Task goal
Take every line of the material below that includes the string "tilde" and copy it out.

===== Provided information =====

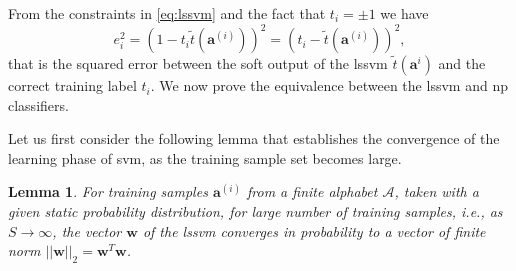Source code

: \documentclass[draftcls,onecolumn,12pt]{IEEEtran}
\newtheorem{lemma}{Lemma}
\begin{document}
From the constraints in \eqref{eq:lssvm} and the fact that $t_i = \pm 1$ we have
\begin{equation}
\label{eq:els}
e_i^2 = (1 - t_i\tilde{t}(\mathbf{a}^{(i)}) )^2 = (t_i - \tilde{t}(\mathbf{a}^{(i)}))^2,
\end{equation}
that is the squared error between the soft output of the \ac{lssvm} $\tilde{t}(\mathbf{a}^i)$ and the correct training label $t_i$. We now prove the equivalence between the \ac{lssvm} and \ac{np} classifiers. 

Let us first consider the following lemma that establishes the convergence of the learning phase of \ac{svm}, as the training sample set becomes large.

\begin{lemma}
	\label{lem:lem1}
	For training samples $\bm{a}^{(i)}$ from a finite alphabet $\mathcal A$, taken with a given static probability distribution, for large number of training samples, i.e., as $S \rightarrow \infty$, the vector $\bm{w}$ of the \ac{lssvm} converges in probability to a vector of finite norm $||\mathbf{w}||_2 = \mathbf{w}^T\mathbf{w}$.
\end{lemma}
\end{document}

=====
===== Provided information =====

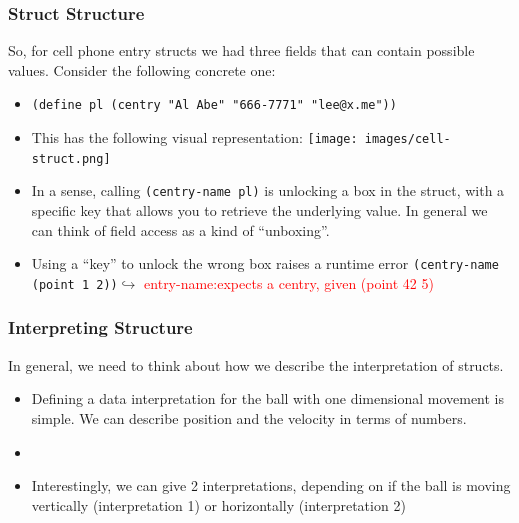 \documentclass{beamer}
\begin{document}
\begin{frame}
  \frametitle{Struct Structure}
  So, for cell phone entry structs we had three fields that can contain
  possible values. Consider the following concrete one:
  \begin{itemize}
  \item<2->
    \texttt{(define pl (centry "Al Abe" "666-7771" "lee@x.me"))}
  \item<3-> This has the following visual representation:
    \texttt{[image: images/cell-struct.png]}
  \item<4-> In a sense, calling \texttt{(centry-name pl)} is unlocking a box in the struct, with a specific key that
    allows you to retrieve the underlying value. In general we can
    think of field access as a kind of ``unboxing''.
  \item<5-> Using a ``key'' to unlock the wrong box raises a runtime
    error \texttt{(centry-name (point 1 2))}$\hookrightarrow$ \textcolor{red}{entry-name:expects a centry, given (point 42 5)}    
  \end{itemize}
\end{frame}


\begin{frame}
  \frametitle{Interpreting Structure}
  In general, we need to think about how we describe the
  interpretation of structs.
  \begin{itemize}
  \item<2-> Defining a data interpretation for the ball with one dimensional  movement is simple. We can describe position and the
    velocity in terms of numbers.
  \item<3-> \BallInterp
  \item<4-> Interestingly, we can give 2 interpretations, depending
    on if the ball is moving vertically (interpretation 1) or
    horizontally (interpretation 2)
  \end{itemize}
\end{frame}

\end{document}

=====

Output for this task
e_i^2 = (1 - t_i\tilde{t}(\mathbf{a}^{(i)}) )^2 = (t_i - \tilde{t}(\mathbf{a}^{(i)}))^2,
that is the squared error between the soft output of the \ac{lssvm} $\tilde{t}(\mathbf{a}^i)$ and the correct training label $t_i$. We now prove the equivalence between the \ac{lssvm} and \ac{np} classifiers. 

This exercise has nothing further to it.